> **Exercise**:
Scan the records below. List lines holding "connorleung".

┌────────

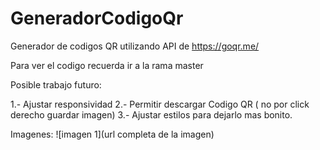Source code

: # GeneradorCodigoQr
Generador de codigos QR utilizando API de https://goqr.me/

Para ver el codigo recuerda ir a la rama master

Posible trabajo futuro:

1.- Ajustar responsividad
2.- Permitir descargar Codigo QR ( no por click derecho guardar imagen)
3.- Ajustar estilos para dejarlo mas bonito.

Imagenes: 
![imagen 1](url completa de la imagen)
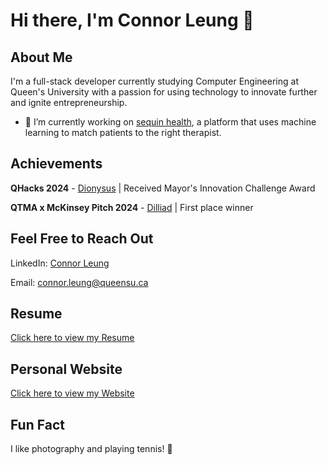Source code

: # Hi there, I'm Connor Leung 👋

## About Me
I'm a full-stack developer currently studying Computer Engineering at Queen's University with a passion for using technology to innovate further and ignite entrepreneurship.
- 🔭 I’m currently working on [sequin health](sequinhealth.ca), a platform that uses machine learning to match patients to the right therapist.

## Achievements 
**QHacks 2024** - [Dionysus](https://devpost.com/software/god-s-eye-tv7hz8) | Received Mayor's Innovation Challenge Award

**QTMA x McKinsey Pitch 2024** - [Dilliad](https://drive.google.com/file/d/1bKyXS41e83-yFnz-H0mG_6YEOsZKts6B/view?usp=drive_link) | First place winner

## Feel Free to Reach Out
LinkedIn: [Connor Leung](https://www.linkedin.com/in/connorleung/)

Email: connor.leung@queensu.ca

## Resume
[Click here to view my Resume](https://drive.google.com/file/d/1ujApWKJwFCcMDEcoRTtz_ybMyLbkLGtp/view?usp=sharing)

## Personal Website
[Click here to view my Website](http://www.connorleung.com)

## Fun Fact
I like photography and playing tennis! 🎾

└────────

> **Exercise solution**:
LinkedIn: [Connor Leung](https://www.linkedin.com/in/connorleung/)
[Click here to view my Website](http://www.connorleung.com)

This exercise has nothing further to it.